Work order ::
Copy the following data exactly and drop the pictures.

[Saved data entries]

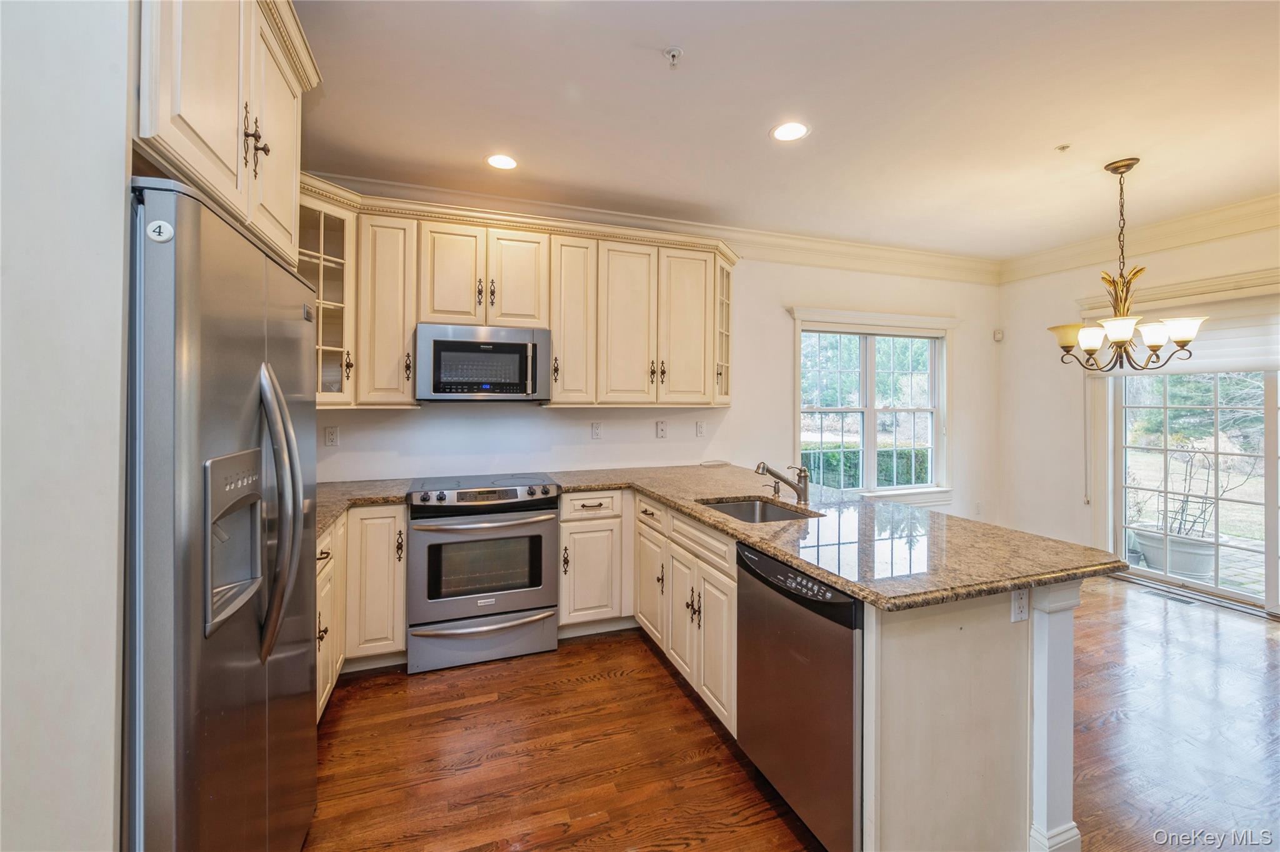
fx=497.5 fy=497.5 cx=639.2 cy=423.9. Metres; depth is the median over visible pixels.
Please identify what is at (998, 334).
motion sensor
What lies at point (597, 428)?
outlet
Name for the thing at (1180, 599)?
floor vent
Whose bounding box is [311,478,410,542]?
countertop
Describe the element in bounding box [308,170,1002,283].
crown molding
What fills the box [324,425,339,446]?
outlet
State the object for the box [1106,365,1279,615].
sliding glass door
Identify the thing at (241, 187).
upper cabinet
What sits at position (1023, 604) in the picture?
outlet
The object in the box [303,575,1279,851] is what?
floor
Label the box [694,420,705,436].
outlet
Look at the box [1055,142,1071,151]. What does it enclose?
sprinkler head
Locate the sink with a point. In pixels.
(775, 512)
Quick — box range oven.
[406,474,559,673]
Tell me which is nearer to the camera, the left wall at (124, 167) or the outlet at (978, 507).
the left wall at (124, 167)
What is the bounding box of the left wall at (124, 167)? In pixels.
[0,0,132,851]
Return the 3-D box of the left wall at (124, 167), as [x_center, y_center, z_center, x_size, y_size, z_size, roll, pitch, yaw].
[-1.259,-0.029,0.783,0.730,2.712,0.397,0,1,-20]
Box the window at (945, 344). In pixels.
[787,308,954,505]
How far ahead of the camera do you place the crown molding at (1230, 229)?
3.79 m
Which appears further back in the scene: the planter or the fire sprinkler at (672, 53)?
the planter
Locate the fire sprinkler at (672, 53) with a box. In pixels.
[662,46,683,66]
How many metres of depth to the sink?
2.55 m
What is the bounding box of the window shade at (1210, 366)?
[1075,283,1279,374]
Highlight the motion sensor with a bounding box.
[992,328,1004,341]
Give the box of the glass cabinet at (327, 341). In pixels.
[297,182,359,406]
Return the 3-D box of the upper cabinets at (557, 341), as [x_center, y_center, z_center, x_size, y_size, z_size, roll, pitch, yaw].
[-0.669,-0.703,3.187,2.899,1.154,0.424,0,1,-20]
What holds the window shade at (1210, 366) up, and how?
attached to the right wall at (1205, 257)
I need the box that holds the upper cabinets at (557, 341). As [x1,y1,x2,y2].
[304,183,735,410]
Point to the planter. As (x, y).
(1200, 557)
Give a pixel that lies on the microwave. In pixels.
(514, 383)
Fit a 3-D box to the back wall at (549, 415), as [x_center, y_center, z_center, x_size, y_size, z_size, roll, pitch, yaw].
[0.533,-0.123,3.920,6.199,2.788,0.148,0,1,-20]
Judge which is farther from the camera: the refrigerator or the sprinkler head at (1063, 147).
the sprinkler head at (1063, 147)
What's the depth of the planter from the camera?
4.30 m
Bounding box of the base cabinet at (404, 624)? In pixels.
[315,505,408,718]
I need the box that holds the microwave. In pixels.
[414,323,551,400]
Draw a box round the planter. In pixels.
[1133,526,1216,578]
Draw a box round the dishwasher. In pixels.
[735,540,862,851]
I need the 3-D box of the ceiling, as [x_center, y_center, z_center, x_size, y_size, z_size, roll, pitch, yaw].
[1.436,-1.495,1.250,6.581,0.102,5.688,0,1,-20]
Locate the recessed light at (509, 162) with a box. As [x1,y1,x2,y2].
[485,153,518,170]
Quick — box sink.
[696,495,819,522]
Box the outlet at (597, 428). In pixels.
[590,421,602,439]
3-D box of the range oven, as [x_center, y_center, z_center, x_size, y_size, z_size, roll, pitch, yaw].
[-0.907,0.803,2.923,0.760,0.941,0.728,0,1,-20]
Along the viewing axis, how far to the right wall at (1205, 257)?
4.43 m
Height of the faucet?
0.207 m
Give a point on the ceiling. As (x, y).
(1060, 135)
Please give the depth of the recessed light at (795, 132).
2.50 m
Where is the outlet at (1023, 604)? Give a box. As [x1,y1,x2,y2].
[1010,586,1029,621]
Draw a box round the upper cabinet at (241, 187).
[135,0,319,266]
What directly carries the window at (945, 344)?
in the back wall at (549, 415)
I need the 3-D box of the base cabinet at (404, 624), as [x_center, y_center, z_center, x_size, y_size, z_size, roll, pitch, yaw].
[-1.552,0.851,2.358,0.781,0.871,1.060,0,1,-20]
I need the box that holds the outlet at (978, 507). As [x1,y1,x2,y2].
[973,500,983,514]
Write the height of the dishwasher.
0.854 m
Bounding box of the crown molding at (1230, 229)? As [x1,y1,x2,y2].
[997,192,1279,282]
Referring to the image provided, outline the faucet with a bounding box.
[755,460,809,505]
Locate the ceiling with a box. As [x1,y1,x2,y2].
[288,0,1279,261]
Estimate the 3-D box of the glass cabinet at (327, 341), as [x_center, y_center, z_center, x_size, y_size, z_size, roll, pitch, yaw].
[-1.796,-0.650,2.659,0.461,1.087,0.472,0,1,-20]
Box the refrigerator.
[123,176,318,851]
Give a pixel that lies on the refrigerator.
(231, 361)
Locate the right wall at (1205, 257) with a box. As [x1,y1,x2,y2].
[995,216,1279,595]
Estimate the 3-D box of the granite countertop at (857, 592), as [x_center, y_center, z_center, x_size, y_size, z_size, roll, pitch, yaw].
[0.513,0.418,2.471,1.412,0.042,2.505,0,1,-20]
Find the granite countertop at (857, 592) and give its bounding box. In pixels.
[544,463,1124,610]
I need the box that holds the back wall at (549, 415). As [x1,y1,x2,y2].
[314,245,1004,525]
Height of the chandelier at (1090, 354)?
1.161 m
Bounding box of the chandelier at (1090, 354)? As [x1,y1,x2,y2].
[1049,157,1204,370]
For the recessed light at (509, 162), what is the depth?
2.80 m
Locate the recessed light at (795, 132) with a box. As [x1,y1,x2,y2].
[770,121,810,141]
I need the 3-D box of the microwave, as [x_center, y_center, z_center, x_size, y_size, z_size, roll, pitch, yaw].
[-0.956,-0.353,3.065,0.744,0.429,0.445,0,1,-20]
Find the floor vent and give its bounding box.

Result below ::
fx=497.5 fy=497.5 cx=639.2 cy=423.9. Metres; depth is the median over visible pixels.
Please identify what is at (998, 334).
motion sensor
What lies at point (597, 428)?
outlet
Name for the thing at (1180, 599)?
floor vent
Whose bounding box is [311,478,410,542]?
countertop
Describe the element in bounding box [308,170,1002,283].
crown molding
What fills the box [324,425,339,446]?
outlet
State the object for the box [1106,365,1279,615].
sliding glass door
Identify the thing at (241, 187).
upper cabinet
What sits at position (1023, 604) in the picture?
outlet
The object in the box [303,575,1279,851] is what?
floor
Label the box [694,420,705,436].
outlet
Look at the box [1055,142,1071,151]. What does it enclose?
sprinkler head
Locate the sink with a point. In pixels.
(775, 512)
Quick — box range oven.
[406,474,559,673]
Tell me which is nearer to the camera, the left wall at (124, 167) or the outlet at (978, 507).
the left wall at (124, 167)
What is the bounding box of the left wall at (124, 167)? In pixels.
[0,0,132,851]
Return the 3-D box of the left wall at (124, 167), as [x_center, y_center, z_center, x_size, y_size, z_size, roll, pitch, yaw].
[-1.259,-0.029,0.783,0.730,2.712,0.397,0,1,-20]
Box the window at (945, 344). In pixels.
[787,308,954,505]
How far ahead of the camera do you place the crown molding at (1230, 229)?
3.79 m
Which appears further back in the scene: the planter or the fire sprinkler at (672, 53)?
the planter
Locate the fire sprinkler at (672, 53) with a box. In pixels.
[662,46,683,66]
How many metres of depth to the sink?
2.55 m
What is the bounding box of the window shade at (1210, 366)?
[1075,283,1279,374]
Highlight the motion sensor with a bounding box.
[992,328,1004,341]
Give the box of the glass cabinet at (327, 341). In pixels.
[297,182,359,406]
Return the 3-D box of the upper cabinets at (557, 341), as [x_center, y_center, z_center, x_size, y_size, z_size, roll, pitch, yaw].
[-0.669,-0.703,3.187,2.899,1.154,0.424,0,1,-20]
What holds the window shade at (1210, 366) up, and how?
attached to the right wall at (1205, 257)
I need the box that holds the upper cabinets at (557, 341). As [x1,y1,x2,y2].
[304,183,735,410]
Point to the planter. As (x, y).
(1200, 557)
Give a pixel that lies on the microwave. In pixels.
(514, 383)
Fit a 3-D box to the back wall at (549, 415), as [x_center, y_center, z_center, x_size, y_size, z_size, roll, pitch, yaw].
[0.533,-0.123,3.920,6.199,2.788,0.148,0,1,-20]
Judge which is farther from the camera: the refrigerator or the sprinkler head at (1063, 147).
the sprinkler head at (1063, 147)
What's the depth of the planter from the camera?
4.30 m
Bounding box of the base cabinet at (404, 624)? In pixels.
[315,505,408,718]
I need the box that holds the microwave. In pixels.
[414,323,551,400]
Draw a box round the planter. In pixels.
[1133,526,1216,578]
Draw a box round the dishwasher. In pixels.
[735,540,862,851]
I need the 3-D box of the ceiling, as [x_center, y_center, z_center, x_size, y_size, z_size, roll, pitch, yaw].
[1.436,-1.495,1.250,6.581,0.102,5.688,0,1,-20]
Locate the recessed light at (509, 162) with a box. As [x1,y1,x2,y2].
[485,153,518,170]
Quick — box sink.
[696,495,819,522]
Box the outlet at (597, 428). In pixels.
[590,421,602,439]
3-D box of the range oven, as [x_center, y_center, z_center, x_size, y_size, z_size, roll, pitch, yaw].
[-0.907,0.803,2.923,0.760,0.941,0.728,0,1,-20]
Along the viewing axis, how far to the right wall at (1205, 257)?
4.43 m
Height of the faucet?
0.207 m
Give a point on the ceiling. As (x, y).
(1060, 135)
Please give the depth of the recessed light at (795, 132).
2.50 m
Where is the outlet at (1023, 604)? Give a box. As [x1,y1,x2,y2].
[1010,586,1029,621]
Draw a box round the upper cabinet at (241, 187).
[135,0,319,266]
What directly carries the window at (945, 344)?
in the back wall at (549, 415)
I need the 3-D box of the base cabinet at (404, 624), as [x_center, y_center, z_center, x_size, y_size, z_size, roll, pitch, yaw].
[-1.552,0.851,2.358,0.781,0.871,1.060,0,1,-20]
I need the box that holds the outlet at (978, 507). As [x1,y1,x2,y2].
[973,500,983,514]
Write the height of the dishwasher.
0.854 m
Bounding box of the crown molding at (1230, 229)? As [x1,y1,x2,y2].
[997,192,1279,282]
Referring to the image provided, outline the faucet with a bounding box.
[755,460,809,505]
Locate the ceiling with a box. As [x1,y1,x2,y2].
[288,0,1279,261]
Estimate the 3-D box of the glass cabinet at (327, 341), as [x_center, y_center, z_center, x_size, y_size, z_size, roll, pitch, yaw].
[-1.796,-0.650,2.659,0.461,1.087,0.472,0,1,-20]
Box the refrigerator.
[123,176,318,851]
Give a pixel that lies on the refrigerator.
(231, 361)
Locate the right wall at (1205, 257) with a box. As [x1,y1,x2,y2].
[995,216,1279,595]
Estimate the 3-D box of the granite countertop at (857, 592), as [x_center, y_center, z_center, x_size, y_size, z_size, roll, pitch, yaw].
[0.513,0.418,2.471,1.412,0.042,2.505,0,1,-20]
Find the granite countertop at (857, 592) and give its bounding box. In pixels.
[544,463,1124,610]
I need the box that holds the back wall at (549, 415). As [x1,y1,x2,y2].
[314,245,1004,525]
Height of the chandelier at (1090, 354)?
1.161 m
Bounding box of the chandelier at (1090, 354)? As [x1,y1,x2,y2].
[1049,157,1204,370]
For the recessed light at (509, 162), what is the depth?
2.80 m
Locate the recessed light at (795, 132) with a box. As [x1,y1,x2,y2].
[770,121,810,141]
I need the 3-D box of the microwave, as [x_center, y_center, z_center, x_size, y_size, z_size, roll, pitch, yaw].
[-0.956,-0.353,3.065,0.744,0.429,0.445,0,1,-20]
Find the floor vent and give its bounding box.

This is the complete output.